→ Exercise A: In the text on contagious diseases during pregnancy, when is the most contagious time for many childhood diseases?
→ Exercise B: Please carry on the text on contagious diseases during pregnancy, picking up right after its final sentence.

→ Excerpt to read:
Catching Contagious Diseases During Pregnancy
The good news is that you generally don’t have to worry too much about being exposed to most contagious childhood diseases during pregnancy, even though the risks of some to your unborn baby can be severe. That’s because it takes quite a lot of circumstances to come together for the risk to become reality.
Contagious childhood diseases are usually only a problem if they’re contracted in the first trimester, if you’ve never had them before (and therefore don’t have immunity against them), if you develop one of the quite rare secondary infections like meningitis or encephalitis, or if you develop an exceptionally high fever. Fortunately, your body has a number of safeguards in place to protect Baby, such as regulatory systems which keep your core temperature constant and help prevent Baby from overheating; and the placental barrier to ward off crossing of many microorganisms. Baby will also only be affected if the virus crosses the placenta, which doesn’t always happen. So, even if you contract one of these diseases, it’s not to say your baby will be affected!
Nonetheless, one should try and avoid exposure to children with these diseases if possible. Of course, it’s quite difficult to always avoid contact with infected people because often even they don’t realise they have the disease – the most contagious time for many childhood diseases is before the symptoms appear. In most cases you need to be in pretty close contact with droplet infection from coughing or sneezing in order to get infected. Many people become infected without realising it because they get flu-like symptoms which never develop into the full-blown disease – this may mean that you are immune to this disease without even knowing it. It’s best to minimise or avoid contact with anyone who has an infectious childhood disease just to be safe though.

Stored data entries
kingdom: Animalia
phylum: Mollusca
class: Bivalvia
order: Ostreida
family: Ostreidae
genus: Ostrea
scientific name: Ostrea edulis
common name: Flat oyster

---

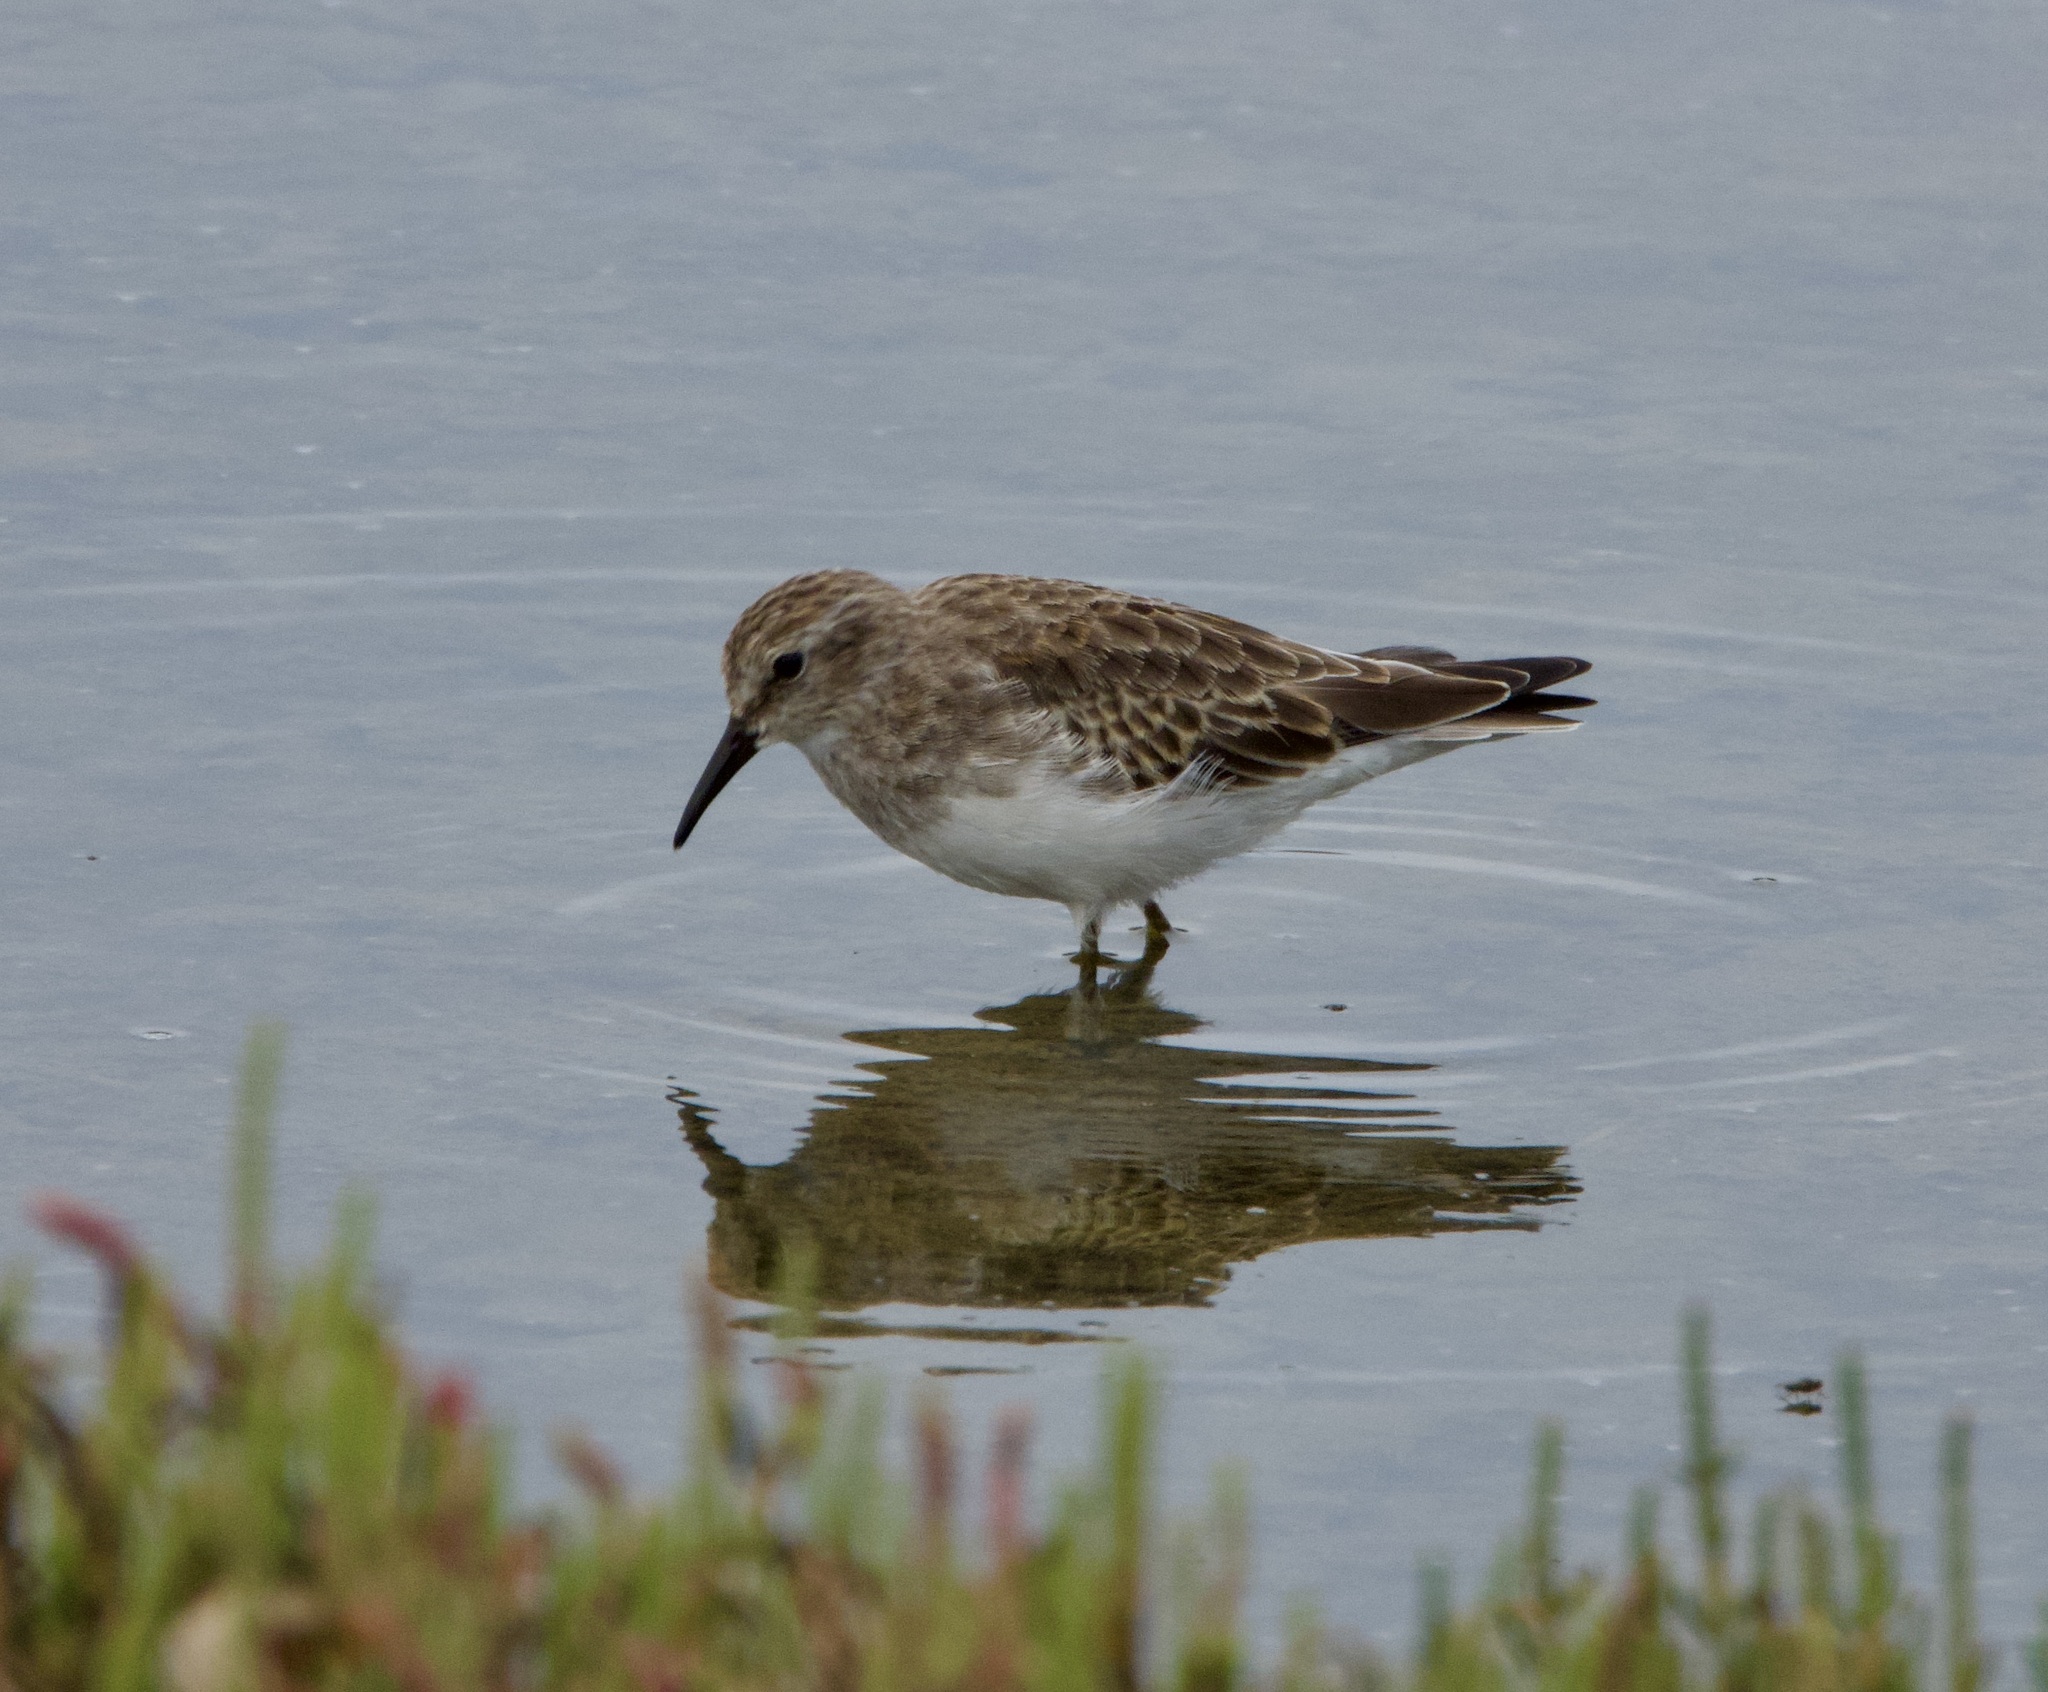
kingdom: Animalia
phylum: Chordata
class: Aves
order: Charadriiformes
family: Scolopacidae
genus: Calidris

→ Written response A: Before the symptoms appear.

→ Written response B:
Common childhood diseases
This is the most risky childhood disease if it’s contracted during the first trimester. Most women are tested for antibodies against German measles (rubella) in early pregnancy and are advised to stay away from small children if they don’t have any antibodies. It’s a good idea to do this test a few months before you fall pregnant so that you can be immunised and develop antibodies if you need to. If you have had German measles and you’re pregnant, it is highly unlikely that your baby is at any risk.
Usually mumps isn’t a problem if it’s contracted during pregnancy – it runs the same course as usual. You can’t be immunised against mumps during pregnancy because it’s a ‘live’ vaccine.
Roughly 90% of pregnant women have antibodies to the chicken pox virus, even if they don’t realise it – it may never have developed past the flu symptom stage! As is the case with most childhood diseases the symptoms are far worse when contracted as an adult – especially during pregnancy. In extreme cases chicken pox can cause skin lesions, smaller than normal limbs, eye defects, and mental retardation in Baby. This is very rare though and only 5% of women who don’t have the antibodies will contract the disease and have a baby with problems. Chicken pox is mostly a problem if it’s contracted in the first 12–16 weeks, although if it’s contracted a few days before delivery Baby will need intensive neonatal care. There is a chicken pox available for certain stages of pregnancy, but it’s still quite controversial.
Don’t worry unnecessarily about contracting childhood disease during pregnancy; simply keep your immune system as healthy as possible, make sure you are tested for antibodies to diseases like rubella, and see your doctor if you get flu-like symptoms.